In het algemeen is de behoefte aan eenzaamheid er een teken van dat er nog geest is in een mens en de maatstaf wat voor geest hij is.

Søren Kierkegaard in Sygdommen til døden (1849), vertaald door F. van Raalten in Eenzaamheid & communicatie (1982)

Volgens de Deense denker Søren Kierkegaard (1813-1855) kan een mens zijn individualiteit alleen ontwikkelen als ‘enkeling’. Daarmee geldt hij als de grondlegger van de existentiefilosofie. Als enkeling vormt hij een tegenstelling met ‘het algemeen sociale’ en ‘een tegenstelling maakt altijd eenzaam’. Kierkegaard was het liefst alleen, maar was ook diep doordrongen van zijn opdracht om te ‘getuigen van de waarheid’ (van het christendom) en daarom moest hij toch weer steeds onder de mensen komen.

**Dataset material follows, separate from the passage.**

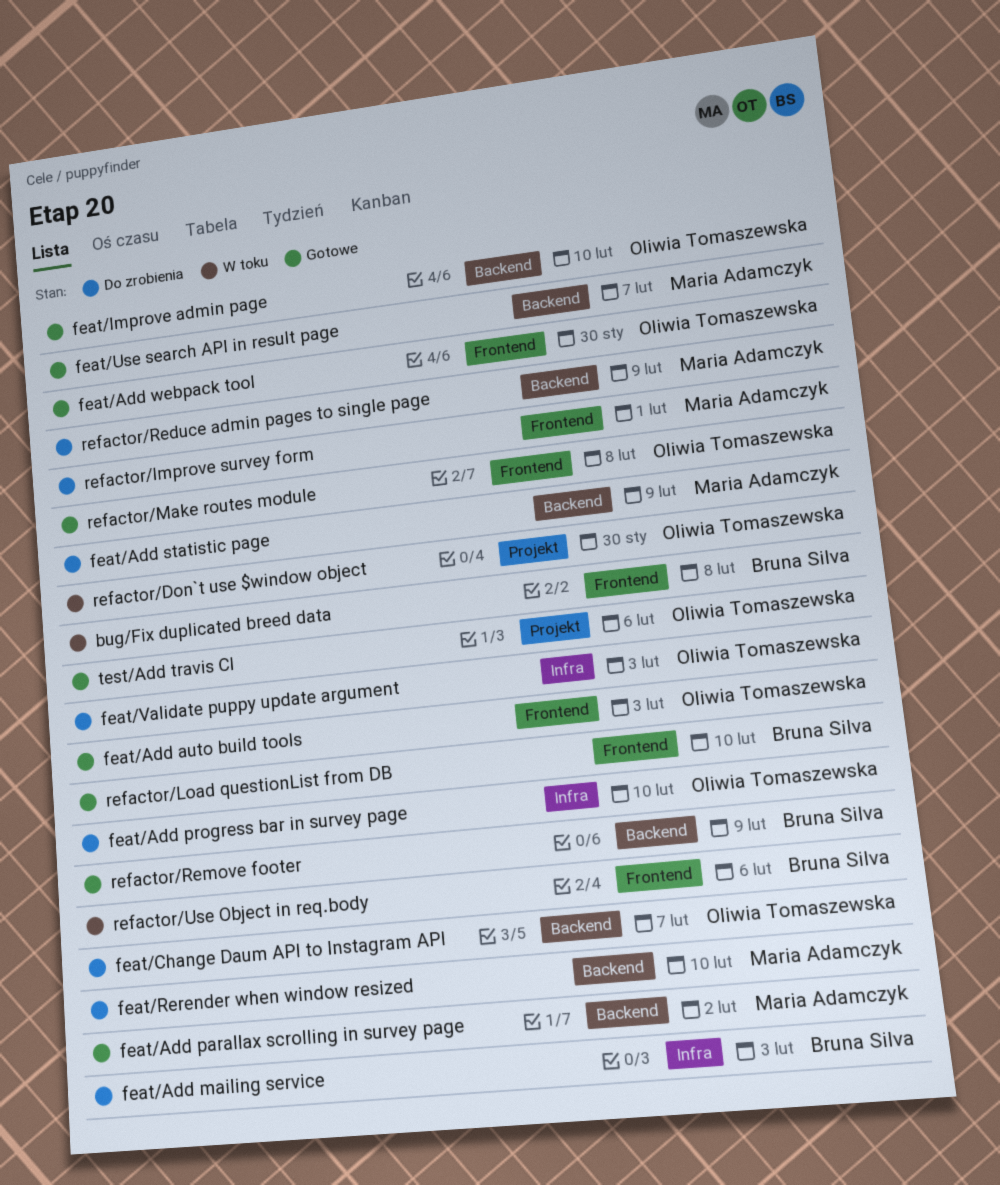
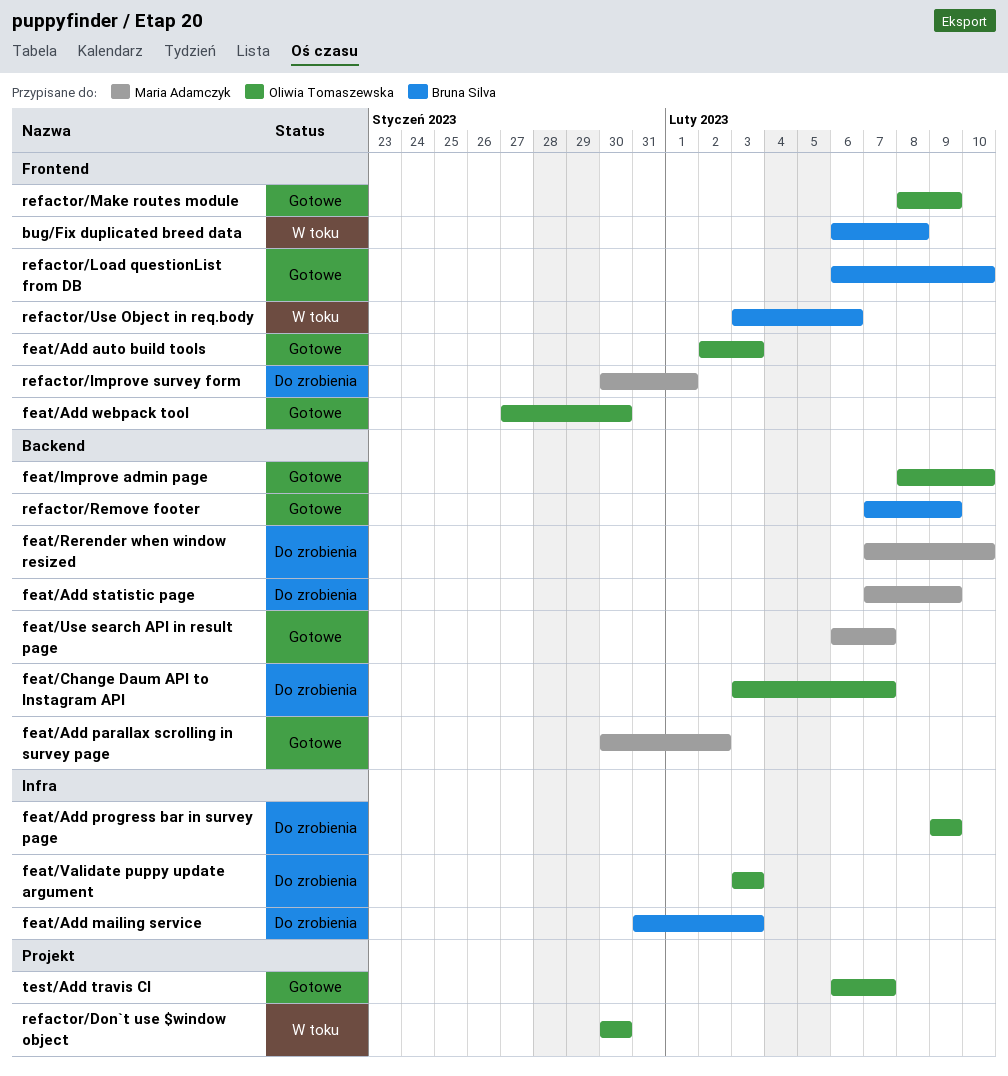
feat/Add progress bar in survey page, due: Feb 10 -> Feb 9
refactor/Make routes module, due: Feb 8 -> Feb 9
refactor/Reduce admin pages to single page: present -> none
test/Add travis CI, due: Feb 6 -> Feb 7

Het citaat is afkomstig uit een van zijn laatste boeken, dat in 2008 in vertaling uitkwam als De ziekte tot de dood, met als ondertitel ‘een christelijk psychologische uiteenzetting tot opbouwing en opwekking’. Het vervolgt met een bespotting van onze ‘continue society-tijd’ die de eenzaamheid zo verafschuwt ‘dat men (wat een voortreffelijke spitsvondigheid) niet weet hoe die anders te gebruiken dan als straf voor misdadigers’. Maar misschien past dat ook wel in een tijd waarin het een misdaad is om ‘geest te bezitten’.